The shake-up is aimed to allow easier recruitment into the NHS and schools from skilled migrants with a lower pay threshold, while also continuing the need for overseas workers to require a job offer before entering the country.
The report said the expansion of “medium-skill” jobs meant the salary threshold should be dropped by £4,400 lower to be in line with current pay.
And for migrant applicants under the age of 26, the threshold should be £17,920.
Professor Manning said: “This means that most employers will be able to hire migrants at wages which many existing workers in those occupations are currently being paid.
“For most eligible occupations in the NHS and schools, we recommend the use of the national pay scales as the relevant salary thresholds ensuring they can hire migrants.”
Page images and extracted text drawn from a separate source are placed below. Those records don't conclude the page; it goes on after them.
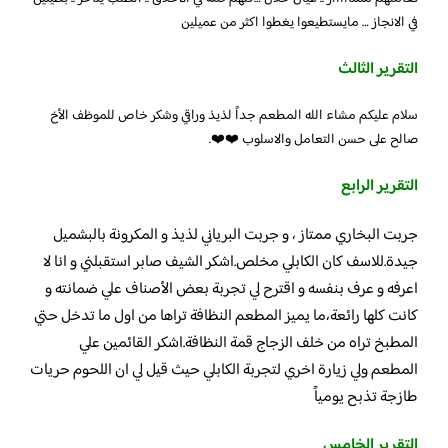
في الانجاز … مايستطيعوا يغطوا اكثر من عميلين
التقرير الثالث
سلام عليكم مشاء الله المطعم جداً لذيذ وراقي وشكر خاص للموظف الأخ
صالح على حسن التعامل والاسلوب ❤️❤️.
التقرير الرابع
جربت البخاري ممتاز ، و جربت البرياني لذيذ و المكرونة بالبشميل
جيدة.للاسف كان الكابلي مخلص.اشكر الشيف صابر استقبلني و انا لا
اعرفه و عرف بنفسه و اقترح لي تجربة بعض الأصناف علي ضمانته و
كانت كلها رائعة،ما يميز المطعم النظافة تراها من اول ما تدخل حتي
المطبخ تراه من خلف الزجاج قمة النظافة.اشكر القائمين علي
المطعم ولي زيارة اخري لتجربة الكابلي حيث قيل لي ان اللحوم حريات
طازجة تذبح يومياً
التقرير الخامس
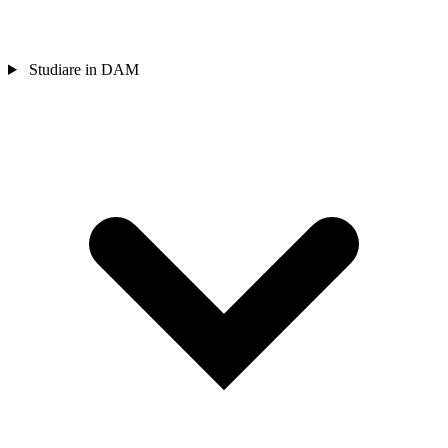
Studiare in DAM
Ahead of the report, Mr Johnson unveiled plans on Monday to introduce a ‘Global Talent’ visa to replace the Tier 1 scheme, but the PM said there would be no limit on the number of people who could come to the UK under it.
Responding to MAC’s salary threshold advice, Shadow Home Secretary Diane Abbott said: “The government is tying itself in knots, with the Prime Minister saying there won’t be a salary threshold and the Home Secretary saying there will.
“Even a lower salary cap won’t help recruit the hospital staff we need, the social care workers or many of the new recruits to private businesses.
“We need a system based on treating people and their families decently who come here with firm job offers, whatever their pay level.”
A spokesman for the Prime Minister said: "We're grateful to the MAC for its report. The Government will introduce a firmer and fairer points-based immigration system from 2021 which welcomes talent from around the world while reducing low-skilled migrants and bringing overall numbers down.
"We will carefully consider the report before setting out further details on the new system."